So maybe, Shar, just the main takeaway there is that in the next couple of years, we can fully manage within our existing GRC, but you will see this load growth fully reflected in our 2025 application.
Shar Pourreza:
Okay. This is perfect. Fantastic, guys. I appreciate it.
Pedro Pizarro:
Thanks, Shar.
Operator:
Next question in the queue is from Angie Storozynski. Your line is now open -- with Seaport.
Pedro Pizarro:
Hey, Angie.
Angie Storozynski:
Thank you. Hey, how are you?
Pedro Pizarro:
And how are you?
Angie Storozynski:
Okay. Good. So, first question, maybe at different angle. I actually looked at the equity needs for '23 and they seem relatively low given that you didn't issue all of the equity you needed for '22. So, is it a reflection of just some efficiencies on the capital -- on the cash flow side, and thus, you don't need to do the catch-up for '22? Or is it that you've managed to, I don't know, monetize some assets, buildings, you name it?
Maria Rigatti:
Hi, Angie. It's Maria. So, I think I'm going to start by just saying, we are managing to that 15% to 17% FFO to debt range. We have a real commitment to our investment-grade ratings. Having said that, we've told you before that we have about $1 billion -- up to about $1 billion of equity content need through [Technical Difficulty] '25, but that would flex depending on where we were in our capital program, et cetera. So, as we came into 2023, yes, we had deferred some of the equity content out of 2022 given the market conditions, but we took another good look at where we want to be in terms of our metrics, and this will satisfy that and allow us to continue to make that commitment to our investment-grade rating. So, as we move through the rest of the '21 through '25 cycle, we'll continue to take a look at where we are in the capital plan. But we're very comfortable with where we are today for our '23 financing plan.
Angie Storozynski:
Okay. And you didn't mention anything about your battery project. Could you give us a sense of the status of that project?
Pedro Pizarro:
Yes, that's on track to be online by the summer. Steve, you want to give any more detail on that?
Steven Powell:
I'd just say, so as a reminder for everyone, the SCE signed agreement back in October of '21 with Ameresco for 537 megawatts. We've been working that project every since. Last year, it did run into supply chain and some other execution challenges. And we -- like Pedro said, we expect that that will be online for the summer. We fully expect still to spend about $1 billion in total on the projects. And with the project coming online [this year] (ph) though, we also are getting -- it will be eligible for about $230 million of tax credits under the Inflation Reduction Act. And so that will go to the benefit of our customers.

* _LIST OF TASKS_:
1. Answer these questions from the call transcript:
(a) What FFO to debt range is the company managing to?
(b) How many megawatts did the agreement with Ameresco cover?
(c) About how much in tax credits will the battery project be eligible for under the Inflation Reduction Act?
2. Please summarize the call transcript in two sentences.
3. List every named person who speaks in the call transcript.

[Recorded data]
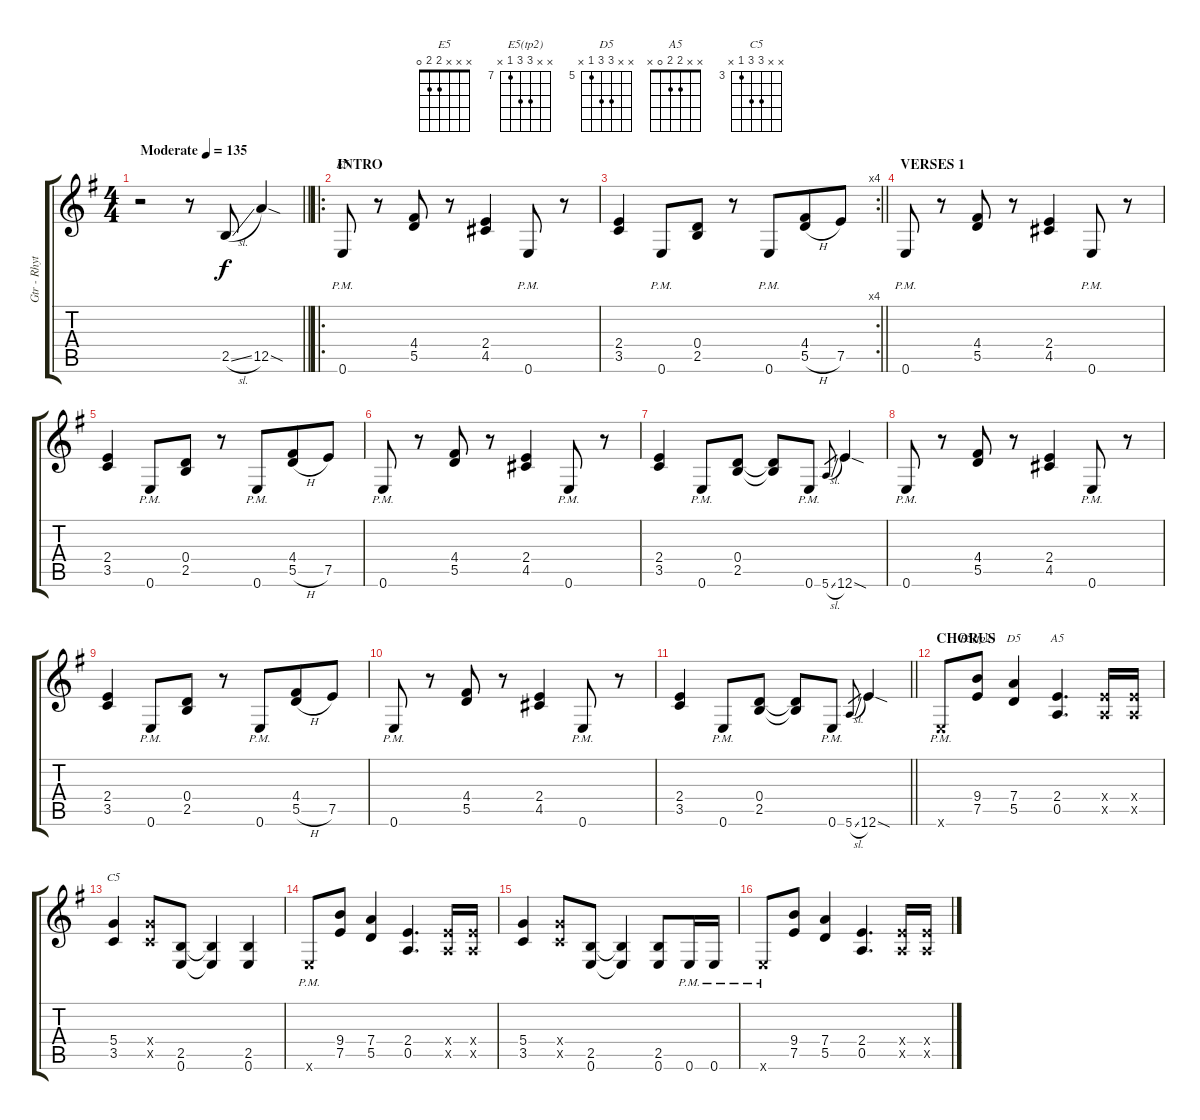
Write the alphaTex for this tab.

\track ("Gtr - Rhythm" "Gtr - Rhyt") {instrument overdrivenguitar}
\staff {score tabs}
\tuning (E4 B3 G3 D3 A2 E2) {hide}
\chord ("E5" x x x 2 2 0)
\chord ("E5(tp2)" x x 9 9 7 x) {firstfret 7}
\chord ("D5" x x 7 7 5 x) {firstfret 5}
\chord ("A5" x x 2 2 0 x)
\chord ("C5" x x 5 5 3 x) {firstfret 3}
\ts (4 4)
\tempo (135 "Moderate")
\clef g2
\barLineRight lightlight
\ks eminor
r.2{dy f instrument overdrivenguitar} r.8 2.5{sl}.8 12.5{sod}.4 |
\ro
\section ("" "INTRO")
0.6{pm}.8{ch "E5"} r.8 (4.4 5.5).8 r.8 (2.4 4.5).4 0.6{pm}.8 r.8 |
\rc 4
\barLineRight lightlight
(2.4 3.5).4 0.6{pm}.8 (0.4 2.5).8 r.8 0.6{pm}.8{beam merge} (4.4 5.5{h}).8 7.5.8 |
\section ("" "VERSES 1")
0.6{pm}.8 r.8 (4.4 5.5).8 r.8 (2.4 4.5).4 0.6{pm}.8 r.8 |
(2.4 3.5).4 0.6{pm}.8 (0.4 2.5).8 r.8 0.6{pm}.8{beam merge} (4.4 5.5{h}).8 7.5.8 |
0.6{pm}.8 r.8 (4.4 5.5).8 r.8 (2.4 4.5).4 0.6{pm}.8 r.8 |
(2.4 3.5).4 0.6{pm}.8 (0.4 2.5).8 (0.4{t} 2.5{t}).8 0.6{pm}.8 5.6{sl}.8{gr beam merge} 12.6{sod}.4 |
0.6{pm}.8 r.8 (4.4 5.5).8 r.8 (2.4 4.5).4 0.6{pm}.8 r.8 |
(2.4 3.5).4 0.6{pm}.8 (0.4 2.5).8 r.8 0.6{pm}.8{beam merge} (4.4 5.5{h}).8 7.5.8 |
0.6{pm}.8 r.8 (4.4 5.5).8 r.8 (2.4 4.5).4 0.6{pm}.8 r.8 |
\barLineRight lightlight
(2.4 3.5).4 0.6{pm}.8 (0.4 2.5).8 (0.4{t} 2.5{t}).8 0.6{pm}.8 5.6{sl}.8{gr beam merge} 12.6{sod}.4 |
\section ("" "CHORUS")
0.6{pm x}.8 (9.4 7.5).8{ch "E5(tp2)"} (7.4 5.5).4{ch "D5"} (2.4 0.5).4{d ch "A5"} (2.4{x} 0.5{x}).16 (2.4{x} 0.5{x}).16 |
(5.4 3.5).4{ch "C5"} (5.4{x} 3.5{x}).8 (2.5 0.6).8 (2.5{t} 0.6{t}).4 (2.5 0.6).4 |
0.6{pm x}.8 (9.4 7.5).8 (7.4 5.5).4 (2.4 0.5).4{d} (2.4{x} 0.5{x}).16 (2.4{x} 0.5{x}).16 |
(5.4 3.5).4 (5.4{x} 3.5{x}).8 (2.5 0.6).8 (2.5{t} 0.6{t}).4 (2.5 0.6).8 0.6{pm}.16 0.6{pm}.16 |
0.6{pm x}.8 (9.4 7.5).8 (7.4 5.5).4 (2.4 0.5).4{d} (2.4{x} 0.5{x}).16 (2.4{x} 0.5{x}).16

--

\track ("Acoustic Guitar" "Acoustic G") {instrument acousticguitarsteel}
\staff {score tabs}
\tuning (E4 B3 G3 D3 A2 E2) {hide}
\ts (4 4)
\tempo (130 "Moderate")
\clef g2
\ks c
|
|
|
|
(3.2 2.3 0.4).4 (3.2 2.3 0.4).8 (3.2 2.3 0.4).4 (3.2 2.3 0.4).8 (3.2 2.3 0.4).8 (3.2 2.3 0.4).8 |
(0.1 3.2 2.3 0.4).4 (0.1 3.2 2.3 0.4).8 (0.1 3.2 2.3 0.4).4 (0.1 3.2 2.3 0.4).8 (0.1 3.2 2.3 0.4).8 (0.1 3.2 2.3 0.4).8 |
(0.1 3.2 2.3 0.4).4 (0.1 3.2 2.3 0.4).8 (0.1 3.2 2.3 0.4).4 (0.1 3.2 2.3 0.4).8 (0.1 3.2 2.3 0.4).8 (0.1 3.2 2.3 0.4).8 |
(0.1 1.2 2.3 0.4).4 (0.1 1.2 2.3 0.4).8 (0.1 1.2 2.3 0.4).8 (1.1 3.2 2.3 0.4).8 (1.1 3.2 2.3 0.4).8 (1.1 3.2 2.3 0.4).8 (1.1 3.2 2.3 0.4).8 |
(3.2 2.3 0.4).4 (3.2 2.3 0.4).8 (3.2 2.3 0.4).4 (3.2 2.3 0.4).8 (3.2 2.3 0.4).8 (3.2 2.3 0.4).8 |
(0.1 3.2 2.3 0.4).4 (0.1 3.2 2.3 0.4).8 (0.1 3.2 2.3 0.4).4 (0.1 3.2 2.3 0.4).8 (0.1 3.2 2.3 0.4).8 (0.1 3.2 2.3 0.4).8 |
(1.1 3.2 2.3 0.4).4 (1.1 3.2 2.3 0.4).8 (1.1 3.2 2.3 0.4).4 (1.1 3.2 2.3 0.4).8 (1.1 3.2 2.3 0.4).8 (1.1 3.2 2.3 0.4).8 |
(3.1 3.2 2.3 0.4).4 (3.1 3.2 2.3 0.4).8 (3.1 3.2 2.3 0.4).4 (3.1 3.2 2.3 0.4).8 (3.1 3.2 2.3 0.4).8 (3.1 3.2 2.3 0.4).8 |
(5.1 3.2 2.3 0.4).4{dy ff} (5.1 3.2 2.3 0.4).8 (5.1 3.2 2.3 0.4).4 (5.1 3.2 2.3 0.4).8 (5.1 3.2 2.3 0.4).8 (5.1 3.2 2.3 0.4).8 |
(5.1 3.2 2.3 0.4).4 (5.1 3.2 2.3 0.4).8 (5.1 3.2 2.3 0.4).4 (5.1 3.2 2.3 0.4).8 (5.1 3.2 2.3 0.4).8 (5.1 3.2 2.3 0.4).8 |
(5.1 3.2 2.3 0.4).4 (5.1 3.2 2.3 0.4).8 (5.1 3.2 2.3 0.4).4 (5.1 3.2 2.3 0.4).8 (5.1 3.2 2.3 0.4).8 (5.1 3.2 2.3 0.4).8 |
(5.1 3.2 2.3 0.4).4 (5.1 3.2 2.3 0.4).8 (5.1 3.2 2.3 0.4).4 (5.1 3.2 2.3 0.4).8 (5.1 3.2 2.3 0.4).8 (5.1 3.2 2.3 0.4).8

* _ANSWERS FOR THIS EXERCISE_:
1.
(a) 15% to 17%
(b) 537 megawatts
(c) About $230 million

2. Maria Rigatti said the company manages to a 15% to 17% FFO to debt range, reflecting its commitment to investment-grade ratings, and is comfortable with its 2023 financing plan even though some equity content was deferred out of 2022. Steven Powell said the 537-megawatt battery project with Ameresco, which ran into supply chain and execution challenges last year, is expected online for the summer at a total spend of about $1 billion and will be eligible for about $230 million of tax credits.

3.
Shar Pourreza
Pedro Pizarro
Angie Storozynski
Maria Rigatti
Steven Powell